(Records provided Opens)

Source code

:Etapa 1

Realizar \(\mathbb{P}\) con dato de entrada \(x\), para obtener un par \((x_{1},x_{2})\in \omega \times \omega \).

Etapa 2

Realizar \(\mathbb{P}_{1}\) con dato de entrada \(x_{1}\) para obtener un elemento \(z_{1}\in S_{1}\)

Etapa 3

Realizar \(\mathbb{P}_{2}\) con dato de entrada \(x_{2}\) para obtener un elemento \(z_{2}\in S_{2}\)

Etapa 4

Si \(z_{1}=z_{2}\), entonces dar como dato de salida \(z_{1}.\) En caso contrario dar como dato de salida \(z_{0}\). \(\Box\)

(Records provided Closes)

- **Directions for this task**
In this exercise, repeat all entries exactly.

- **Result of the exercise**
Source code

:Etapa 1

Realizar \(\mathbb{P}\) con dato de entrada \(x\), para obtener un par \((x_{1},x_{2})\in \omega \times \omega \).

Etapa 2

Realizar \(\mathbb{P}_{1}\) con dato de entrada \(x_{1}\) para obtener un elemento \(z_{1}\in S_{1}\)

Etapa 3

Realizar \(\mathbb{P}_{2}\) con dato de entrada \(x_{2}\) para obtener un elemento \(z_{2}\in S_{2}\)

Etapa 4

Si \(z_{1}=z_{2}\), entonces dar como dato de salida \(z_{1}.\) En caso contrario dar como dato de salida \(z_{0}\). \(\Box\)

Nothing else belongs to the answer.